REQUIRED WORK: Once you find the line below that has "Corny Dad Jokes as", output it and every line after it exactly, stopping after the line that has "because of topical", with no pictures.

[[ RAW DATA, beginning ]]

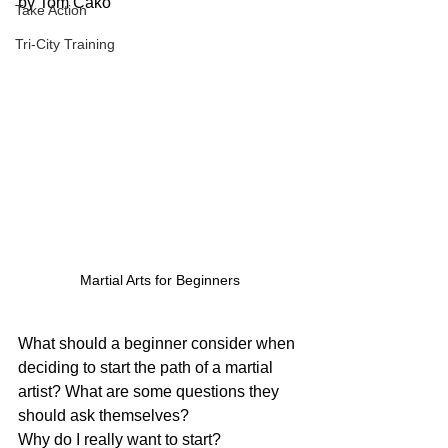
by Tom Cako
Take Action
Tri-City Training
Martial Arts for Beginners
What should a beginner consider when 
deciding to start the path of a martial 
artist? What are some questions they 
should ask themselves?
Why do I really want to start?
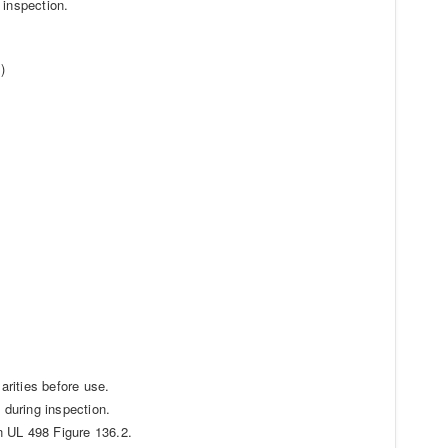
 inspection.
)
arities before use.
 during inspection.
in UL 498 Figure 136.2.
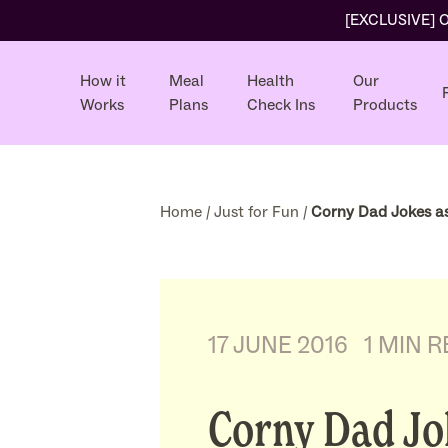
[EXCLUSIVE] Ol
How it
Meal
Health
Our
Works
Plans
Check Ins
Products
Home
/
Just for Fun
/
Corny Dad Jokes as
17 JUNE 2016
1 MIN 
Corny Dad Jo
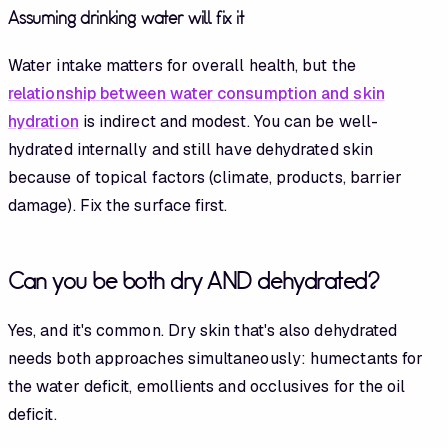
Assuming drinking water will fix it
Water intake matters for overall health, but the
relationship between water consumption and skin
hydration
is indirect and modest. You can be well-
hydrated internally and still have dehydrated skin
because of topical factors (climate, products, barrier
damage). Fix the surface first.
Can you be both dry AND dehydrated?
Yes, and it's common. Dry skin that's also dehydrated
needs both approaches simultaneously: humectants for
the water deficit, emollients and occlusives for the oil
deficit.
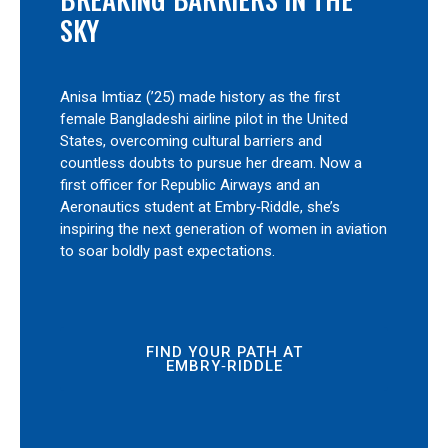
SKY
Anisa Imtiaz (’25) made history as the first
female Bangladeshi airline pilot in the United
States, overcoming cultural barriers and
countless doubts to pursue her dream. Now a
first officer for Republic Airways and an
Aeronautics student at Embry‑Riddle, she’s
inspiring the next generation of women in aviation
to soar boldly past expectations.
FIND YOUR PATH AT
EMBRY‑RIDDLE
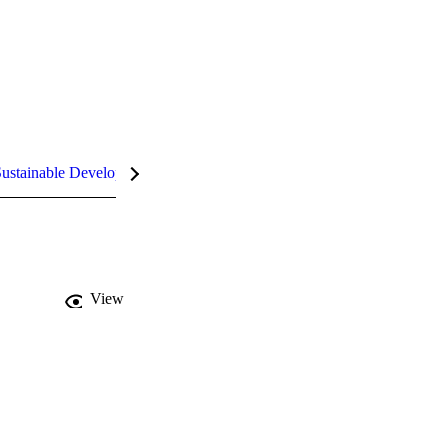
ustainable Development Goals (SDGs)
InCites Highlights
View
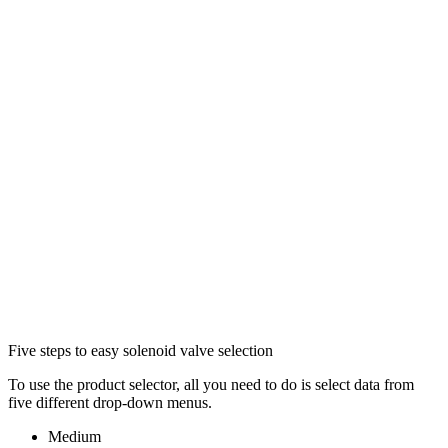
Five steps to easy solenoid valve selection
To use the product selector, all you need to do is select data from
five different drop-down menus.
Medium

[[ RAW DATA, end ]]
[[ RAW DATA, beginning ]]

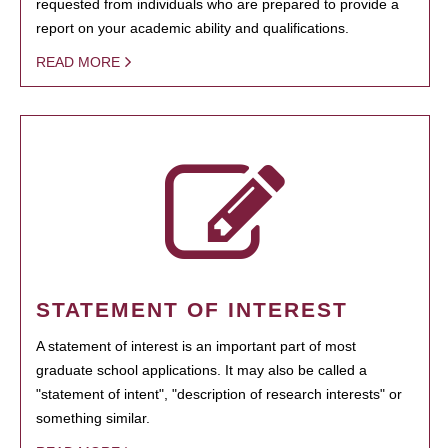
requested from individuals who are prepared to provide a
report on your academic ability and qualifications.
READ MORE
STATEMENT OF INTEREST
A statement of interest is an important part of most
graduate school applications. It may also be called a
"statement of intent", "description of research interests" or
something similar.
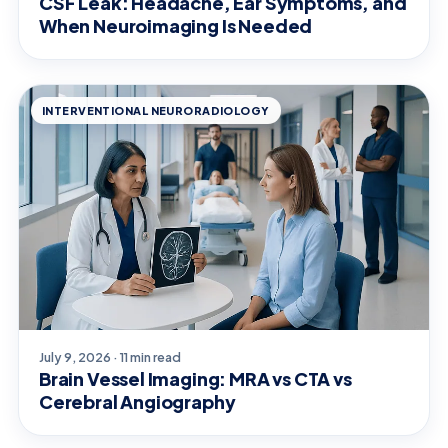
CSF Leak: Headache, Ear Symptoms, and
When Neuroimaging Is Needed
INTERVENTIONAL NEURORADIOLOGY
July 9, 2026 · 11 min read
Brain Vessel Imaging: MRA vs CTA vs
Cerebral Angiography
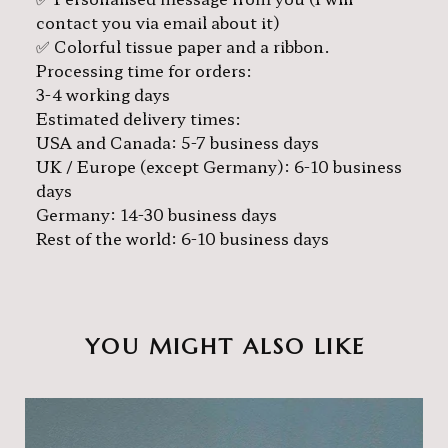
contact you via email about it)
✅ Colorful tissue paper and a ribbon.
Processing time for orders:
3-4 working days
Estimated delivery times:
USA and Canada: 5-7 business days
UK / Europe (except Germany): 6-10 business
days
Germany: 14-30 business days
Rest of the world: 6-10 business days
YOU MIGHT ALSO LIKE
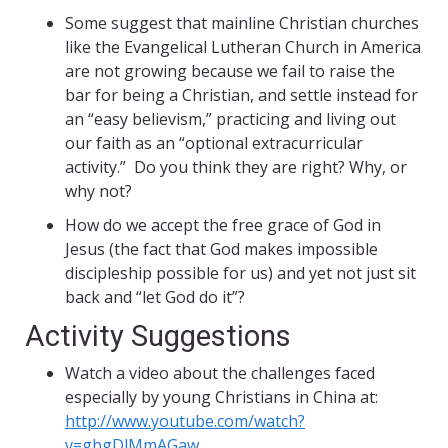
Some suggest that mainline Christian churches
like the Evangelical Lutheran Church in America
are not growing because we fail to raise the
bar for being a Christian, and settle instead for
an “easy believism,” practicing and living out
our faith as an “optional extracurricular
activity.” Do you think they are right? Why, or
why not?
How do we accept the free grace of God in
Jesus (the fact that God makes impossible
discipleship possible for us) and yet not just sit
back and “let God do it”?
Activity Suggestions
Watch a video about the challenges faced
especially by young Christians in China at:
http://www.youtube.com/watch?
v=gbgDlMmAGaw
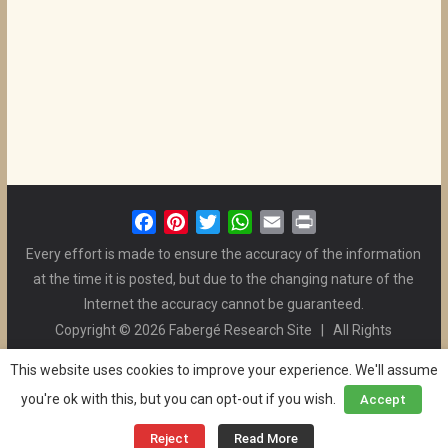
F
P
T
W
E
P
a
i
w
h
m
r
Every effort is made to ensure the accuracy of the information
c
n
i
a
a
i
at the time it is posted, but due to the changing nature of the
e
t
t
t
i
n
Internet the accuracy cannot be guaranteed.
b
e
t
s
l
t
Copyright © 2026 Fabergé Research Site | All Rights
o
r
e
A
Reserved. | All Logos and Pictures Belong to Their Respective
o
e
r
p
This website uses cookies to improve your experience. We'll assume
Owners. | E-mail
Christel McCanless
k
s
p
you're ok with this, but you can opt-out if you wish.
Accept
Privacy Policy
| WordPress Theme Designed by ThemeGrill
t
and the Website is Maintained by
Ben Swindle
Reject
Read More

[[ RAW DATA, end ]]

RESPONSE TO THIS TASK:
Corny Dad Jokes as
17 JUNE 2016
1 MIN 
Corny Dad Jo
Assuming drinking water will fix it
Water intake matters for overall health, but the
relationship between water consumption and skin
hydration
is indirect and modest. You can be well-
hydrated internally and still have dehydrated skin
because of topical factors (climate, products, barrier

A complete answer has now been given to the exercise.